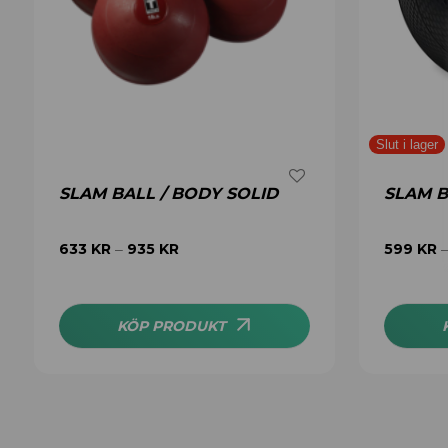
SLAM BALL / BODY SOLID
SLAM B
633
KR
935
KR
599
KR
–
KÖP PRODUKT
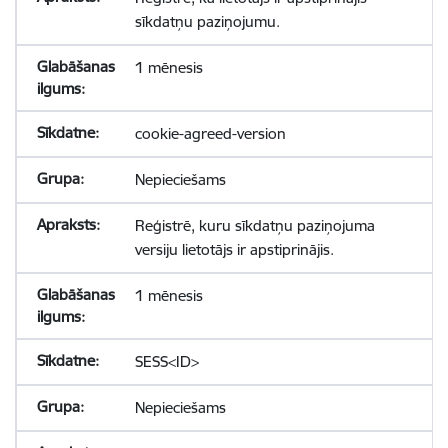
sīkdatņu paziņojumu.
1 mēnesis
cookie-agreed-version
Nepieciešams
Reģistrē, kuru sīkdatņu paziņojuma
versiju lietotājs ir apstiprinājis.
1 mēnesis
SESS<ID>
Nepieciešams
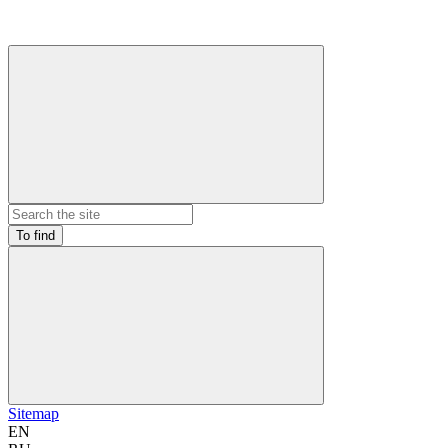
To find
Sitemap
EN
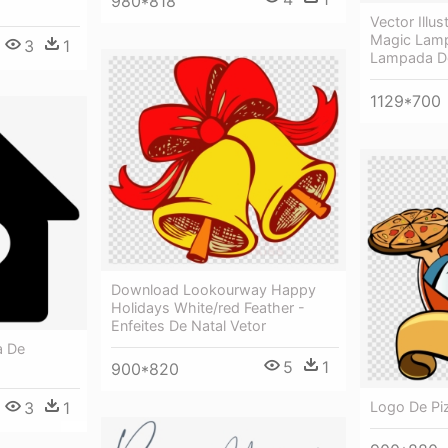
980*818
Vector Illus
Magic Lamp
3
1
Lampada De
1129*700
Download Lookourway Happy
Holidays White/red Feather -
Enfeites De Natal Vetor
a De
5
1
900*820
3
1
Logo De Piz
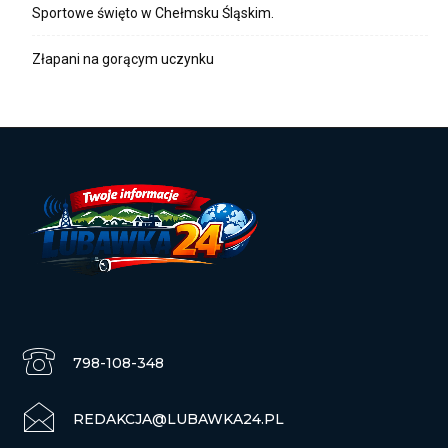
Sportowe święto w Chełmsku Śląskim.
Złapani na gorącym uczynku
798-108-348
REDAKCJA@LUBAWKA24.PL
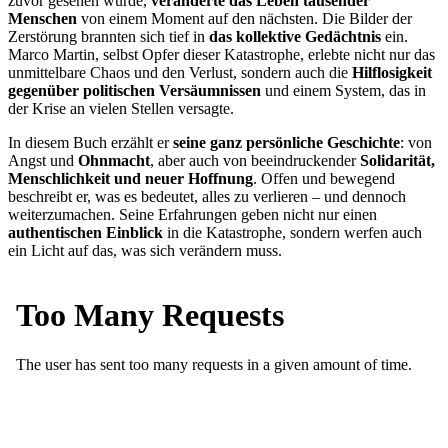
zuvor gesehen wurde,
veränderte das Leben tausender
Menschen
von einem Moment auf den nächsten. Die Bilder der
Zerstörung brannten sich tief in
das kollektive Gedächtnis
ein.
Marco Martin, selbst Opfer dieser Katastrophe, erlebte nicht nur das
unmittelbare Chaos und den Verlust, sondern auch die
Hilflosigkeit
gegenüber politischen Versäumnissen
und einem System, das in
der Krise an vielen Stellen versagte.
In diesem Buch erzählt er
seine ganz persönliche Geschichte
: von
Angst und
Ohnmacht
, aber auch von beeindruckender
Solidarität,
Menschlichkeit und neuer Hoffnung
. Offen und bewegend
beschreibt er, was es bedeutet, alles zu verlieren – und dennoch
weiterzumachen. Seine Erfahrungen geben nicht nur einen
authentischen Einblick
in die Katastrophe, sondern werfen auch
ein Licht auf das, was sich verändern muss.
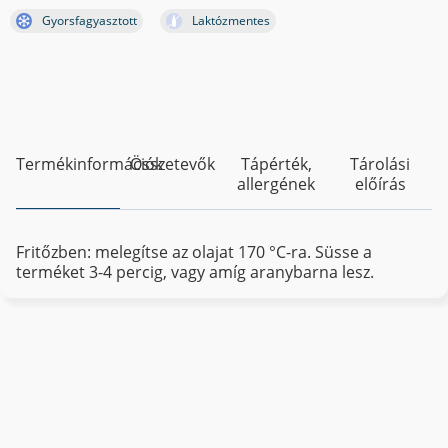
Gyorsfagyasztott
Laktózmentes
Termékinformációk
Összetevők
Tápérték,
Tárolási
allergének
előírás
Fritőzben: melegítse az olajat 170 °C-ra. Süsse a
terméket 3-4 percig, vagy amíg aranybarna lesz.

____

> _WRITTEN TASK_
How many lines of the listing above contain the string "sondern"? Answer with the number alone.

> _RESPONSE TO THIS TASK_
2